La découverte de haches en bronze sur le site de Nyaunggan (en), dans le canton de Shwebo, suggère que l'âge du bronze en Birmanie a commencé vers l'an 1 500 av. J.-C., parallèlement au début du travail du bronze en Asie du Sud-Est[14]. Cette période s'étend de 1 500 à 1 000 ans avant J.C., durant laquelle la connaissance de la fusion et de la coulée du cuivre et de l'étain semble s'être répandue rapidement le long des routes commerciales néolithiques[15].
Un autre site proche de Taungthaman, à l'intérieur de l'enceinte de l'ancienne capitale Amarapura, est occupé de la fin du néolithique jusqu'au début de l'âge du fer, vers le milieu du premier millénaire avant notre ère[1]. Les échanges à échelle réduite et le troc, ainsi que l'animisme, été déjà pratiqués à cette époque. Le site de Taungthaman a été découvert en 1971 et rasé au bulldozer par le Conseil administratif d'État en 2023[16].
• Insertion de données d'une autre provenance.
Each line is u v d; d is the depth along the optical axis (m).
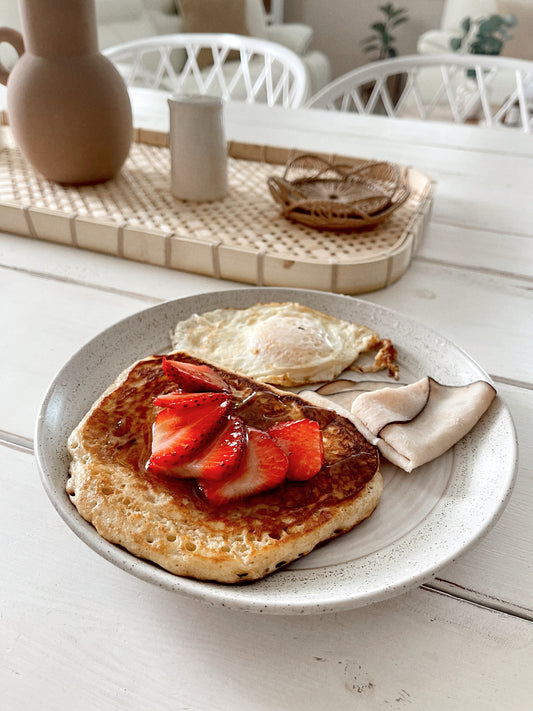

Les cultures de l’âge du bronze et du fer se chevauchent en Birmanie. Cette époque a vu le développement de l'agriculture et le début de l'exploitation des gisements de cuivre des collines Shan, de pierre semi-précieuse[17], du fer du mont Popa et des ressources en sel de Halin. Des fouilles archéologiques menées conjointement par des archéologues français et birmans dans le centre du pays ont révélés la présence d'ornements funéraires en pierres précieuse ou semi-précieuse. Ces pierres sont de fabrication locales ou étrangères et amenés grâce à un réseaux commerciales[17]. Certains des objets proviennent des royaumes chinois[3]. Également des tombes contiennent des céramiques décoratives et des objets ménagers courants tels que des bols et des cuillères[1].
La période préhistorique birmane a pris fin aux alentour de l'an 200 avant notre ère, lorsque le peuple Pyu, les premiers habitants de la Birmanie dont il existe des témoignages écrit, a commencé à s'installer en amont de l'Irrawaddy depuis le Nord de l'actuel Yunnan[4],[5]. Cette période marque le début d'une urbanisation avec la fondation de cités-États. Plusieurs villes importantes du premier millénaire ont été fondées par les Pyu, les Môns et les Arakanais.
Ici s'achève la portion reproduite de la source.